## PASSAGE PROVIDED

━━━

2. The Fund will again review programs supported by standby and extended arrangements, not later than December 31, 1984. This review will examine the appropriateness of the provisions of the extended Fund facility and the guidelines on conditionality, with particular reference to the importance of ensuring the revolving character of the Fund’s resources.

Decision No. 7558-(83/156)

November 16, 1983

Policy on Enlarged Access: Review

1. The Executive Board has reviewed Executive Board Decision No. 6783-(81/40), adopted March 11, 1981, entitled “Policy on Enlarged Access,” in accordance with paragraph 15 of that Decision.

2. The Executive Board will consider further various aspects of the application of the Decision before the next meeting of the Interim Committee.

Decision No. 7414-(83/76)

May 25, 1983

Policy on Enlarged Access: Period and Annual Review

a. The Fund may approve a stand-by or extended arrangement that provides for enlarged access under Decision No. 6783-(81/40) on the Policy on Enlarged Access until the end of 1984, provided that the Fund may extend this period.

━━━

## REQUIREMENT
Copy out the passage on the Fund's Policy on Enlarged Access word for word, from start to end. The rows that come next aren't needed for this.

## ENTRIES SHOWN
━━━

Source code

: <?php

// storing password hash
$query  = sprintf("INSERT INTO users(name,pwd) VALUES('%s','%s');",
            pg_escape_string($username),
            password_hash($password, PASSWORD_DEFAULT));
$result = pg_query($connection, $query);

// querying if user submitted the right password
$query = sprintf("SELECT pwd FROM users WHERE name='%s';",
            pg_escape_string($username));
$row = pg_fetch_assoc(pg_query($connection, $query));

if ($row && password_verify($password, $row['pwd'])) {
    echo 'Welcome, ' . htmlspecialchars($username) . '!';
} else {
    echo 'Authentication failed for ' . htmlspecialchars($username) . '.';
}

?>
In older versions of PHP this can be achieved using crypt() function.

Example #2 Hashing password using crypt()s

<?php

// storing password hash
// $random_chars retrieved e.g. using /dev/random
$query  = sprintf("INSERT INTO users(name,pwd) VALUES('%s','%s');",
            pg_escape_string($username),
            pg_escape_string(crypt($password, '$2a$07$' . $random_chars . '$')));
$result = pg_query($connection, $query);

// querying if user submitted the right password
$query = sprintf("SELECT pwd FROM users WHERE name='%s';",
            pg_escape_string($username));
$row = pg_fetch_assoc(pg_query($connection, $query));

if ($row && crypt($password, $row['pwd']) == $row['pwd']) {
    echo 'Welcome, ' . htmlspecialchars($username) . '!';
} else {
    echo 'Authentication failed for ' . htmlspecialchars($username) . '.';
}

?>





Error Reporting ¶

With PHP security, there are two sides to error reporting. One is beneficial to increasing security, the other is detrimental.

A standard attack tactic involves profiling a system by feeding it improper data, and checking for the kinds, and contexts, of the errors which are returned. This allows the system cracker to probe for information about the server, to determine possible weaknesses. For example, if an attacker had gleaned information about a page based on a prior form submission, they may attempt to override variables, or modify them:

━━━

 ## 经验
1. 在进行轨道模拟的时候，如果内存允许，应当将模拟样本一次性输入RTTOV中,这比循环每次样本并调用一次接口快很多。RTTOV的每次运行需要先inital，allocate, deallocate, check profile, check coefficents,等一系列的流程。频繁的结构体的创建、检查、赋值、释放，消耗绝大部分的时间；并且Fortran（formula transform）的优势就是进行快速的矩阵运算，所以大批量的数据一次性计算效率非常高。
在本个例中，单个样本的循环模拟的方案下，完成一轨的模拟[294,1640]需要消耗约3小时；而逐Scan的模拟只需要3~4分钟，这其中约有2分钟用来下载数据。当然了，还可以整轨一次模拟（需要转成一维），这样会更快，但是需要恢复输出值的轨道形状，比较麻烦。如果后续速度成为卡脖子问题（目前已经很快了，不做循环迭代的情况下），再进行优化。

━━━

## RESULT FOR THIS TASK
2. The Fund will again review programs supported by standby and extended arrangements, not later than December 31, 1984. This review will examine the appropriateness of the provisions of the extended Fund facility and the guidelines on conditionality, with particular reference to the importance of ensuring the revolving character of the Fund’s resources.

Decision No. 7558-(83/156)

November 16, 1983

Policy on Enlarged Access: Review

1. The Executive Board has reviewed Executive Board Decision No. 6783-(81/40), adopted March 11, 1981, entitled “Policy on Enlarged Access,” in accordance with paragraph 15 of that Decision.

2. The Executive Board will consider further various aspects of the application of the Decision before the next meeting of the Interim Committee.

Decision No. 7414-(83/76)

May 25, 1983

Policy on Enlarged Access: Period and Annual Review

a. The Fund may approve a stand-by or extended arrangement that provides for enlarged access under Decision No. 6783-(81/40) on the Policy on Enlarged Access until the end of 1984, provided that the Fund may extend this period.